Tonight’s upcoming winter snow storm for the Interior may slow down some river break-ups this month. But the Kuskokwim and Tanana Rivers have seen record early breakups this year, and it’s likely the Yukon will follow suit.
A few factors are contributing to this spring’s early river breakups, but primarily its warmer than normal temperatures.
“Throughout the state, the general trend has been a below average number of accumulated freezing degree days.” said National Weather Service Alaska Pacific River Forecast Center hydrologist Crane Johnson in a recently posted statewide breakup forecast video.
Johnson says the warmth has had an obvious effect on river ice.
“It’s not competent ice. It has no strength left to it,” National Weather Service hydrologist Karen Endres said.
Endres says river ice thicknesses averaged about 75 percent of normal coming out of the winter. Combined with above normal spring temperatures, and generally below normal snow melt run off, early and uneventful mush outs are more the trend.
”Not a lot of ice jams this year,” Endres said. “Much more of a thermal breakup.”
Endres points to the Kuskokwim and Tanana Rivers, which both went out record early and largely uneventfully, but she’s cautious about predicting similar for the Yukon.
”We are not, at this point, expecting records like we have had for the Nenana Ice Classic and a few other rivers that have gone out exceptionally early,” Endres said. “But we are expecting a fairly early breakup”
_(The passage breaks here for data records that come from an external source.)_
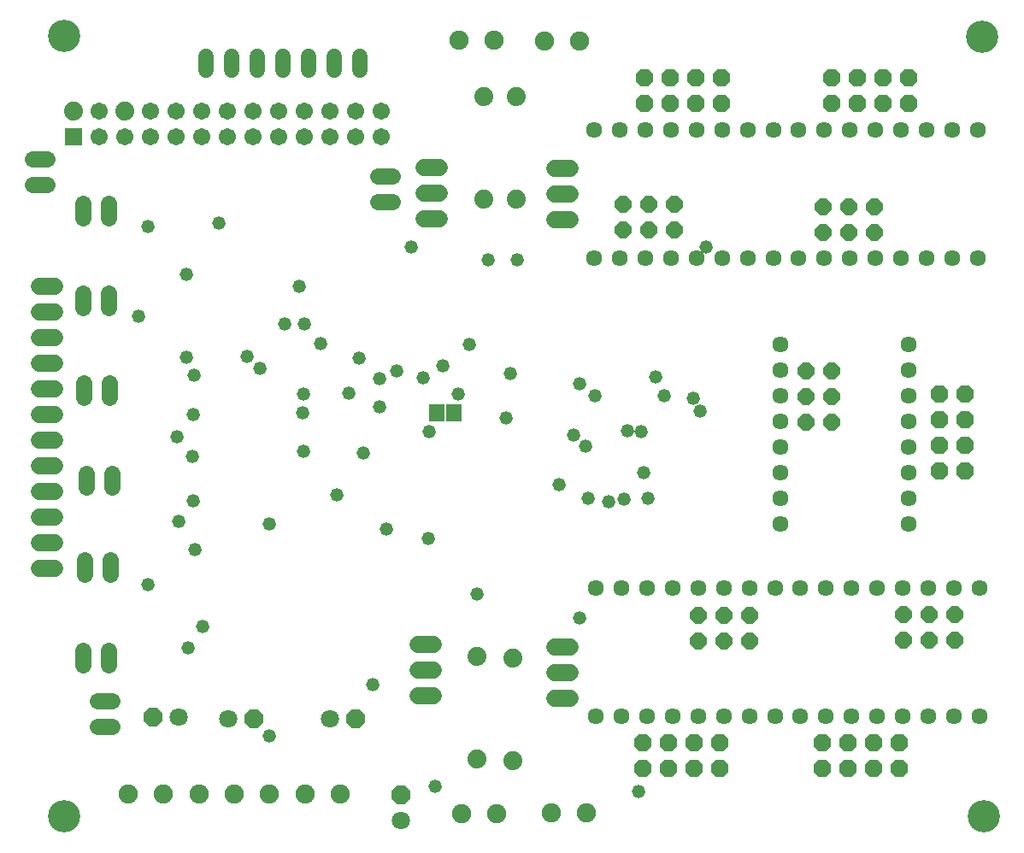
<source format=gbs>
G75*
%MOIN*%
%OFA0B0*%
%FSLAX24Y24*%
%IPPOS*%
%LPD*%
%AMOC8*
5,1,8,0,0,1.08239X$1,22.5*
%
%ADD10R,0.0674X0.0674*%
%ADD11C,0.0740*%
%ADD12C,0.0674*%
%ADD13C,0.0634*%
%ADD14C,0.0749*%
%ADD15C,0.0640*%
%ADD16R,0.0592X0.0671*%
%ADD17C,0.0680*%
%ADD18C,0.1261*%
%ADD19OC8,0.0710*%
%ADD20C,0.0710*%
%ADD21OC8,0.0640*%
%ADD22OC8,0.0674*%
%ADD23C,0.0600*%
%ADD24C,0.0520*%
D10*
X006960Y028816D03*
D11*
X006960Y029816D03*
X008960Y029816D03*
X022956Y030393D03*
X024220Y030392D03*
X024220Y026392D03*
X022956Y026393D03*
X022676Y008541D03*
X024073Y008488D03*
X024073Y004488D03*
X022676Y004541D03*
D12*
X018960Y028816D03*
X017960Y028816D03*
X016960Y028816D03*
X015960Y028816D03*
X014960Y028816D03*
X013960Y028816D03*
X012960Y028816D03*
X011960Y028816D03*
X010960Y028816D03*
X009960Y028816D03*
X008960Y028816D03*
X007960Y028816D03*
X007960Y029816D03*
X009960Y029816D03*
X010960Y029816D03*
X011960Y029816D03*
X012960Y029816D03*
X013960Y029816D03*
X014960Y029816D03*
X015960Y029816D03*
X016960Y029816D03*
X017960Y029816D03*
X018960Y029816D03*
D13*
X027247Y029075D03*
X028247Y029075D03*
X029247Y029075D03*
X030247Y029075D03*
X031247Y029075D03*
X032247Y029075D03*
X033247Y029075D03*
X034247Y029075D03*
X035208Y029075D03*
X036208Y029075D03*
X037208Y029075D03*
X038208Y029075D03*
X039208Y029075D03*
X040208Y029075D03*
X041208Y029075D03*
X042208Y029075D03*
X042208Y024075D03*
X041208Y024075D03*
X040208Y024075D03*
X039208Y024075D03*
X038208Y024075D03*
X037208Y024075D03*
X036208Y024075D03*
X035208Y024075D03*
X034247Y024075D03*
X033247Y024075D03*
X032247Y024075D03*
X031247Y024075D03*
X030247Y024075D03*
X029247Y024075D03*
X028247Y024075D03*
X027247Y024075D03*
X034497Y020715D03*
X034497Y019715D03*
X034497Y018715D03*
X034497Y017715D03*
X034497Y016715D03*
X034497Y015715D03*
X034497Y014715D03*
X034497Y013715D03*
X034306Y011217D03*
X035269Y011217D03*
X036269Y011217D03*
X037269Y011217D03*
X038269Y011217D03*
X039269Y011217D03*
X040269Y011217D03*
X041269Y011217D03*
X042269Y011217D03*
X039497Y013715D03*
X039497Y014715D03*
X039497Y015715D03*
X039497Y016715D03*
X039497Y017715D03*
X039497Y018715D03*
X039497Y019715D03*
X039497Y020715D03*
X033306Y011217D03*
X032306Y011217D03*
X031306Y011217D03*
X030306Y011217D03*
X029306Y011217D03*
X028306Y011217D03*
X027306Y011217D03*
X027306Y006217D03*
X028306Y006217D03*
X029306Y006217D03*
X030306Y006217D03*
X031306Y006217D03*
X032306Y006217D03*
X033306Y006217D03*
X034306Y006217D03*
X035269Y006217D03*
X036269Y006217D03*
X037269Y006217D03*
X038269Y006217D03*
X039269Y006217D03*
X040269Y006217D03*
X041269Y006217D03*
X042269Y006217D03*
D14*
X026960Y002446D03*
X025582Y002446D03*
X023455Y002431D03*
X022077Y002431D03*
X017347Y003194D03*
X015969Y003194D03*
X014591Y003194D03*
X013213Y003194D03*
X011835Y003194D03*
X010457Y003194D03*
X009079Y003194D03*
X025314Y032547D03*
X026692Y032547D03*
X023342Y032567D03*
X021964Y032567D03*
D15*
X019370Y027299D02*
X018810Y027299D01*
X018810Y026299D02*
X019370Y026299D01*
X008314Y026226D02*
X008314Y025666D01*
X007314Y025666D02*
X007314Y026226D01*
X005911Y026933D02*
X005351Y026933D01*
X005351Y027933D02*
X005911Y027933D01*
X007311Y022716D02*
X007311Y022156D01*
X008311Y022156D02*
X008311Y022716D01*
X008359Y019224D02*
X008359Y018664D01*
X007359Y018664D02*
X007359Y019224D01*
X007433Y015693D02*
X007433Y015133D01*
X008433Y015133D02*
X008433Y015693D01*
X008374Y012324D02*
X008374Y011764D01*
X007374Y011764D02*
X007374Y012324D01*
X007321Y008784D02*
X007321Y008224D01*
X008321Y008224D02*
X008321Y008784D01*
X008448Y006824D02*
X007888Y006824D01*
X007888Y005824D02*
X008448Y005824D01*
D16*
X021097Y018064D03*
X021767Y018064D03*
D17*
X021226Y025621D02*
X020626Y025621D01*
X020626Y026621D02*
X021226Y026621D01*
X021226Y027621D02*
X020626Y027621D01*
X025699Y027598D02*
X026299Y027598D01*
X026299Y026598D02*
X025699Y026598D01*
X025699Y025598D02*
X026299Y025598D01*
X006227Y022986D02*
X005627Y022986D01*
X005627Y021986D02*
X006227Y021986D01*
X006227Y020986D02*
X005627Y020986D01*
X005627Y019986D02*
X006227Y019986D01*
X006227Y018986D02*
X005627Y018986D01*
X005627Y017986D02*
X006227Y017986D01*
X006227Y016986D02*
X005627Y016986D01*
X005627Y015986D02*
X006227Y015986D01*
X006227Y014986D02*
X005627Y014986D01*
X005627Y013986D02*
X006227Y013986D01*
X006227Y012986D02*
X005627Y012986D01*
X005627Y011986D02*
X006227Y011986D01*
X020381Y009011D02*
X020981Y009011D01*
X020981Y008011D02*
X020381Y008011D01*
X020381Y007011D02*
X020981Y007011D01*
X025715Y006928D02*
X026315Y006928D01*
X026315Y007928D02*
X025715Y007928D01*
X025715Y008928D02*
X026315Y008928D01*
D18*
X006574Y002306D03*
X042440Y002306D03*
X042366Y032728D03*
X006574Y032740D03*
D19*
X010041Y006175D03*
X013983Y006114D03*
X017956Y006129D03*
X019702Y003136D03*
D20*
X019702Y002136D03*
X016956Y006129D03*
X012983Y006114D03*
X011041Y006175D03*
D21*
X031317Y009136D03*
X031317Y010136D03*
X032317Y010136D03*
X033317Y010136D03*
X033317Y009136D03*
X032317Y009136D03*
X039302Y009191D03*
X040302Y009191D03*
X041302Y009191D03*
X041302Y010191D03*
X040302Y010191D03*
X039302Y010191D03*
X036517Y017667D03*
X035517Y017667D03*
X035517Y018667D03*
X036517Y018667D03*
X036517Y019667D03*
X035517Y019667D03*
X036192Y025070D03*
X037192Y025070D03*
X038192Y025070D03*
X038192Y026070D03*
X037192Y026070D03*
X036192Y026070D03*
X030373Y026193D03*
X030373Y025193D03*
X029373Y025193D03*
X028373Y025193D03*
X028373Y026193D03*
X029373Y026193D03*
D22*
X029213Y030102D03*
X029213Y031102D03*
X030213Y031102D03*
X030213Y030102D03*
X031213Y030102D03*
X031213Y031102D03*
X032213Y031102D03*
X032213Y030102D03*
X036518Y030130D03*
X037518Y030130D03*
X038518Y030130D03*
X039518Y030130D03*
X039518Y031130D03*
X038518Y031130D03*
X037518Y031130D03*
X036518Y031130D03*
X040709Y018785D03*
X041709Y018785D03*
X041709Y017785D03*
X040709Y017785D03*
X040709Y016785D03*
X040709Y015785D03*
X041709Y015785D03*
X041709Y016785D03*
X039146Y005175D03*
X038146Y005175D03*
X037146Y005175D03*
X036146Y005175D03*
X036146Y004175D03*
X037146Y004175D03*
X038146Y004175D03*
X039146Y004175D03*
X032162Y004174D03*
X032162Y005174D03*
X031162Y005174D03*
X030162Y005174D03*
X029162Y005174D03*
X029162Y004174D03*
X030162Y004174D03*
X031162Y004174D03*
D23*
X018118Y031431D02*
X018118Y031951D01*
X017118Y031951D02*
X017118Y031431D01*
X016118Y031431D02*
X016118Y031951D01*
X015118Y031951D02*
X015118Y031431D01*
X014118Y031431D02*
X014118Y031951D01*
X013118Y031951D02*
X013118Y031431D01*
X012118Y031431D02*
X012118Y031951D01*
D24*
X012609Y025433D03*
X011353Y023444D03*
X009471Y021806D03*
X011349Y020208D03*
X011639Y019501D03*
X011615Y017987D03*
X010986Y017128D03*
X011573Y016363D03*
X011601Y014613D03*
X011041Y013826D03*
X011676Y012718D03*
X009830Y011358D03*
X011991Y009712D03*
X011428Y008870D03*
X014574Y005450D03*
X018601Y007441D03*
X022689Y010989D03*
X020774Y013145D03*
X019140Y013503D03*
X017209Y014839D03*
X018253Y016489D03*
X018869Y018270D03*
X018893Y019373D03*
X019538Y019681D03*
X020568Y019407D03*
X021347Y019872D03*
X021946Y018786D03*
X020803Y017307D03*
X023817Y017842D03*
X023978Y019569D03*
X022380Y020710D03*
X023122Y024019D03*
X024238Y024028D03*
X020128Y024512D03*
X015753Y022998D03*
X015957Y021513D03*
X015175Y021504D03*
X016582Y020761D03*
X018069Y020181D03*
X017685Y018823D03*
X015921Y018784D03*
X015894Y018059D03*
X015903Y016549D03*
X014590Y013703D03*
X014213Y019777D03*
X013727Y020241D03*
X009841Y025309D03*
X025878Y015262D03*
X027008Y014716D03*
X027825Y014599D03*
X028412Y014680D03*
X029357Y014712D03*
X029170Y015709D03*
X029084Y017310D03*
X028547Y017344D03*
X026911Y016758D03*
X026459Y017195D03*
X027270Y018709D03*
X026680Y019190D03*
X029642Y019461D03*
X029970Y018700D03*
X031114Y018630D03*
X031364Y018131D03*
X031628Y024511D03*
X026687Y010053D03*
X028985Y003294D03*
X021058Y003489D03*
M02*

</source>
“There’s no evidence of anything going on currently.” said longtime Eagle resident and National Weather Service observer John Borg.
Borg reported Friday that the ice had yet to take on the darkened look it does before breaking up, but suspected it to transition fairly soon.
“I’m rather certain that it’s gonna break up before the first of May, but it all depends on how warm it starts getting during the day,” Borg said.
The earliest the Yukon River has gone out at Eagle is April 25th, and the median breakup date over the last 40 years is May 4th.
Dan Bross is a reporter at KUAC in Fairbanks.